Palestinian youth tell the human stories behind the numbers in the news

Palestinian youth tell the human stories behind the numbers in the news

Gone in an instant

Abdalrahim Abuwarda | 13-09-2015

Football is a popular sport in Gaza (photo courtesy of the Rachel Corrie Foundation)

Standing behind the fence of the playground, gazing at his friends with eyes close to tears, Basheer is listening to his friends while watching them from afar. “Pass me the ball. HEY. HEY. Go. Go. Face that attack. No. No. He is going to score a goal… Goal! Goal! Goal! Yes, we did it!” He conceals himself from his friends because he does not want them to notice his presence. He knows if they see his pallid face, they will immediately stop playing.

His right hand grips the fence. Between his hand and the fence, he imagines a tiny, mournful goldfinch, trapped and unable to fly. But there is no bird, only his captive hope and longing for freedom, desperate, like the bird, to escape to the far horizon. Seeing his friends playing soccer brings back memories of when he was still able to play like the others.  A year and a few days have passed since the last time he played with them.

A year ago, the sky was partly filled with some light clouds. The fresh morning breezes were enough to lift anybody’s spirits. As usual, Basheer was eager to play football (soccer). He knocked on his friends’ doors, calling out to them to join him, and they all readily agreed. The group headed to an open area that was closed off to cars. It was not only their fiedld, but also their stadium, since people were watching when they started to play. Basheer kicked the ball off, and the game was underway. Ten minutes passed without any goal.  After a few more minutes, the score was still nil-nil. The match began to be more exciting when Basheer moved toward the goalkeeper. He kicked the ball with his right leg to score the first goal of the match. “It’s a goal!!! Yes, it is.” he shouted joyfully. “Goal!”

Suddenly, a huge crashing sound echoed around them, enough to drown out Basheer’s happy shouts.  They knew right away that it was a bomb attack. Everyone panicked, including the goal scorer. Everybody fell to the ground in terror, frozen like statues. Then a voice cut through the eerie silence. “The bombing is over in the next town. We’re OK here.” It was Basheer’s voice. He wanted to continue the game, because he had scored one goal and wanted more. “Yes, he’s right. Let’s play,” the rest of the group murmured hesitantly. Tentatively, they started to play again. However, the moment they returned to play, another terrifying sound was heard. “Come on, guys. Let’s…” Basheer’s voice trailed away.  He could see only a gray mist and heard an agonizing buzzing in his ears.

A bombed football field (Photo by Mohammed Asad/Middle East Eye)

When Basheer awoke the next morning, he was in the hospital. He was relieved to discover he was still alive, but devastated when he saw his right leg had been amputated, the leg with which he had kicked the final goal in that last match, the leg that would never score again. He knew his soccer-playing days were over. This fact was devastating for him, since soccer was virtually his entire life. All his dreams of playing for at least a local team had just gone up in smoke.

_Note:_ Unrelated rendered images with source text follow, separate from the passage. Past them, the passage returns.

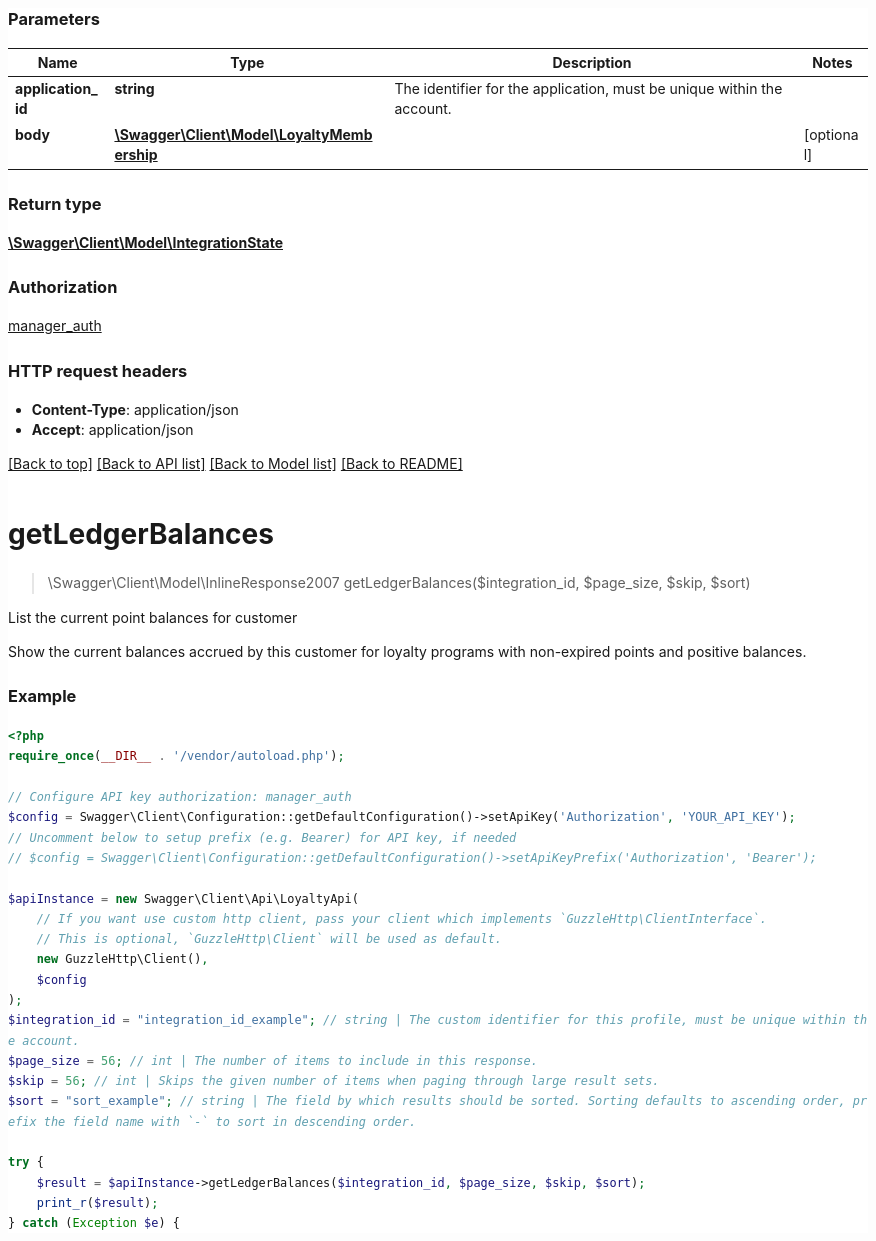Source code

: ### Parameters

Name | Type | Description  | Notes
------------- | ------------- | ------------- | -------------
 **application_id** | **string**| The identifier for the application, must be unique within the account. |
 **body** | [**\Swagger\Client\Model\LoyaltyMembership**](../Model/LoyaltyMembership.md)|  | [optional]

### Return type

[**\Swagger\Client\Model\IntegrationState**](../Model/IntegrationState.md)

### Authorization

[manager_auth](../../README.md#manager_auth)

### HTTP request headers

 - **Content-Type**: application/json
 - **Accept**: application/json

[[Back to top]](#) [[Back to API list]](../../README.md#documentation-for-api-endpoints) [[Back to Model list]](../../README.md#documentation-for-models) [[Back to README]](../../README.md)

# **getLedgerBalances**
> \Swagger\Client\Model\InlineResponse2007 getLedgerBalances($integration_id, $page_size, $skip, $sort)

List the current point balances for customer

Show the current balances accrued by this customer for loyalty programs with non-expired points and positive balances.

### Example
```php
<?php
require_once(__DIR__ . '/vendor/autoload.php');

// Configure API key authorization: manager_auth
$config = Swagger\Client\Configuration::getDefaultConfiguration()->setApiKey('Authorization', 'YOUR_API_KEY');
// Uncomment below to setup prefix (e.g. Bearer) for API key, if needed
// $config = Swagger\Client\Configuration::getDefaultConfiguration()->setApiKeyPrefix('Authorization', 'Bearer');

$apiInstance = new Swagger\Client\Api\LoyaltyApi(
    // If you want use custom http client, pass your client which implements `GuzzleHttp\ClientInterface`.
    // This is optional, `GuzzleHttp\Client` will be used as default.
    new GuzzleHttp\Client(),
    $config
);
$integration_id = "integration_id_example"; // string | The custom identifier for this profile, must be unique within the account.
$page_size = 56; // int | The number of items to include in this response.
$skip = 56; // int | Skips the given number of items when paging through large result sets.
$sort = "sort_example"; // string | The field by which results should be sorted. Sorting defaults to ascending order, prefix the field name with `-` to sort in descending order.

try {
    $result = $apiInstance->getLedgerBalances($integration_id, $page_size, $skip, $sort);
    print_r($result);
} catch (Exception $e) {
```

Now, Basheer can do no more than gaze at his friends from afar. His tears stream down his pale cheeks. He understands that if he comes closer, his friends will see him and stop their fun, out of sensitivity to his feelings of distress. So, since the day of his injury, he has never allowed them to see him when they play.

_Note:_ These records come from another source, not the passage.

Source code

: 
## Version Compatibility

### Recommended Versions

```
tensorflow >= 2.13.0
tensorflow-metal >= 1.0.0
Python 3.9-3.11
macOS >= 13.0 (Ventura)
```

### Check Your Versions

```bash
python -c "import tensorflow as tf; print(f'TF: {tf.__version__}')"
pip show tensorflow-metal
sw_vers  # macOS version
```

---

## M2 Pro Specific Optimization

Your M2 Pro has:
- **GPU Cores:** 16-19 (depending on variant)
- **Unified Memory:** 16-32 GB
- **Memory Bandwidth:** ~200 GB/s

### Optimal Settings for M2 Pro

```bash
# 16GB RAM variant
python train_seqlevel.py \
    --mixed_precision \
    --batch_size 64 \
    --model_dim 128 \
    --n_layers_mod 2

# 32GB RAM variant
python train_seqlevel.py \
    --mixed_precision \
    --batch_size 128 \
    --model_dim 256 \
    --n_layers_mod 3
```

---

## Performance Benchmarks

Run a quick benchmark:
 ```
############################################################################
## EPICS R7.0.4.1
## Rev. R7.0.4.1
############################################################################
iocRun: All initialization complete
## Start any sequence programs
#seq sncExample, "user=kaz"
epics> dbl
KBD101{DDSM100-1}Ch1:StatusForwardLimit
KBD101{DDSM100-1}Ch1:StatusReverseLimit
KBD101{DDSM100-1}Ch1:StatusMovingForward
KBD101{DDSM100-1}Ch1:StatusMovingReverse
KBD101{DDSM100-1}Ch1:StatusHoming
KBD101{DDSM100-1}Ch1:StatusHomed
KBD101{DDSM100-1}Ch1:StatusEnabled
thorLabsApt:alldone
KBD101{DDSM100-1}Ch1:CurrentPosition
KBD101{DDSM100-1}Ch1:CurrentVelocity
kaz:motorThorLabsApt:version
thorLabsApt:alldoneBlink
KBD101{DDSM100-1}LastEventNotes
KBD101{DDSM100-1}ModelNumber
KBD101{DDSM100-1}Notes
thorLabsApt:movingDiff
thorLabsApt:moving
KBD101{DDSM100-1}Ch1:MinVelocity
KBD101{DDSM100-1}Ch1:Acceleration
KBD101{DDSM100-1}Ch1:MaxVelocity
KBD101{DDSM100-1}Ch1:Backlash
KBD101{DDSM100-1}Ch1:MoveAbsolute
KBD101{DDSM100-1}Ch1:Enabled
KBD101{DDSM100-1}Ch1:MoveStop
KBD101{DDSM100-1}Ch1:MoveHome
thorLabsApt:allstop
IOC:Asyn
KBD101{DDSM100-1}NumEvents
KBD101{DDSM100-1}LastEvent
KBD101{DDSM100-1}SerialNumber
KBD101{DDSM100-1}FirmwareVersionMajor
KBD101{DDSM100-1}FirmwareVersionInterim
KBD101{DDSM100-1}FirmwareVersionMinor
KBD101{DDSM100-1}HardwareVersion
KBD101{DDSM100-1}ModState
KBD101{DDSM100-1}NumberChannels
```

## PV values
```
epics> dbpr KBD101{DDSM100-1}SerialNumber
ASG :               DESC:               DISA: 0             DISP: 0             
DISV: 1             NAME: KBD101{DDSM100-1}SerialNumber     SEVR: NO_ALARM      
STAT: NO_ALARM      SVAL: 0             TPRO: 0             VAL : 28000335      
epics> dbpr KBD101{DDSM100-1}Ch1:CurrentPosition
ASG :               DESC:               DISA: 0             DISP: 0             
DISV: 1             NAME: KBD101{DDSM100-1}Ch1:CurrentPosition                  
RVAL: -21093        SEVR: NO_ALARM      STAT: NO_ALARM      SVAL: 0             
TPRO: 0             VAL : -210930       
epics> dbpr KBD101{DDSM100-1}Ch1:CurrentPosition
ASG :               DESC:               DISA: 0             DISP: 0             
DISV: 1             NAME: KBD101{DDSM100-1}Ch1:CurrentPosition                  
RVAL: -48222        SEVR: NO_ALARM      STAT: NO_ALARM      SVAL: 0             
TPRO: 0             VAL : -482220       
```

Suddenly, his mobile phone is ringing.  He ignores it, but it keeps ringing.  Finally, he checks it. A broad smile lights up his face. Color returns to his cheeks and his eyes wet with tears, shining with happiness. Is a glimmer of hope awakening inside him? Could the message on his mobile phone fulfil his dreams?

The message, sent by his brother, reads, “Great news! The crossing to Egypt will open tomorrow morning. I’ve arranged everything for you. You can go to Egypt to have your artificial leg fitted there.” Now he leaves the fence, letting the goldfinch fly away to freedom, bearing his hopes and dreams on its wings.

Author’s note: This story is based on real events with some slight changes. More than 11,000 Gazans were injured in the 2014 Israeli assault on Gaza, and Basheer (not his real name) was not the only boy who lost a limb; many are suffering now. Basheer is not a number; neither are any of the people of Gaza.